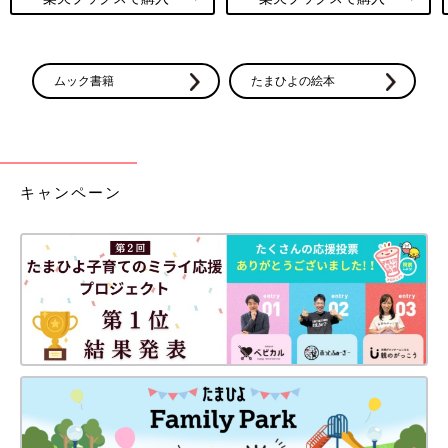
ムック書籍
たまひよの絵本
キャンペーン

※ ※ ※

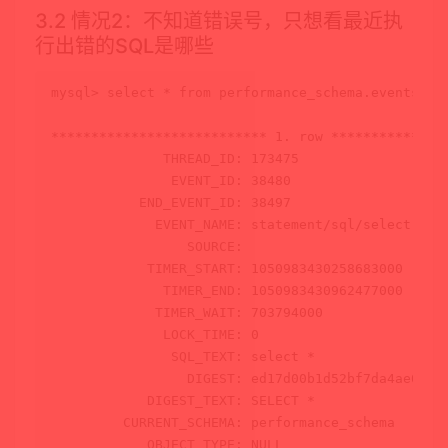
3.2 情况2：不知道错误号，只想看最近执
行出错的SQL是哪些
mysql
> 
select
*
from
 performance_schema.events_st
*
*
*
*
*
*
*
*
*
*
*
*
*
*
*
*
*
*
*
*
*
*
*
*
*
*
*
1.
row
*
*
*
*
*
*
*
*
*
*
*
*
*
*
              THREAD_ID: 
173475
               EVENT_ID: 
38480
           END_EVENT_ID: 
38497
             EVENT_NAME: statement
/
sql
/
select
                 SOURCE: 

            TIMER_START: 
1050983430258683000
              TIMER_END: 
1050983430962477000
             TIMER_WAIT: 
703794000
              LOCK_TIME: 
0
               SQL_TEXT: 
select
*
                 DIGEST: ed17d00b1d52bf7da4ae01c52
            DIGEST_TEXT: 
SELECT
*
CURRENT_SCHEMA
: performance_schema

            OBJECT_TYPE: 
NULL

※ ※ ※

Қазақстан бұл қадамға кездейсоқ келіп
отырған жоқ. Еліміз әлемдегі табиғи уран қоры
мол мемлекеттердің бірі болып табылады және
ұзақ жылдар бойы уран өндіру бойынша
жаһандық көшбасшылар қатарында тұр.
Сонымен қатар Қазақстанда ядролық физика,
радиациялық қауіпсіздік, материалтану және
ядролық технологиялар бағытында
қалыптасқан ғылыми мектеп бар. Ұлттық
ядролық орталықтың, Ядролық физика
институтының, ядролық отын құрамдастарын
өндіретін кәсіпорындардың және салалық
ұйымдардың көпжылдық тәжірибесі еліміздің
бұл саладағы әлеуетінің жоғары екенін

※ ※ ※

**Prompt:**
Print the lines of the listing, unchanged, starting at the line containing "Қазақстан бұл қадамға кездейсоқ келіп" and ending at the line containing "Сонымен қатар Қазақстанда", with both of those lines included.

**Answer to the exercise:**
Қазақстан бұл қадамға кездейсоқ келіп
отырған жоқ. Еліміз әлемдегі табиғи уран қоры
мол мемлекеттердің бірі болып табылады және
ұзақ жылдар бойы уран өндіру бойынша
жаһандық көшбасшылар қатарында тұр.
Сонымен қатар Қазақстанда ядролық физика,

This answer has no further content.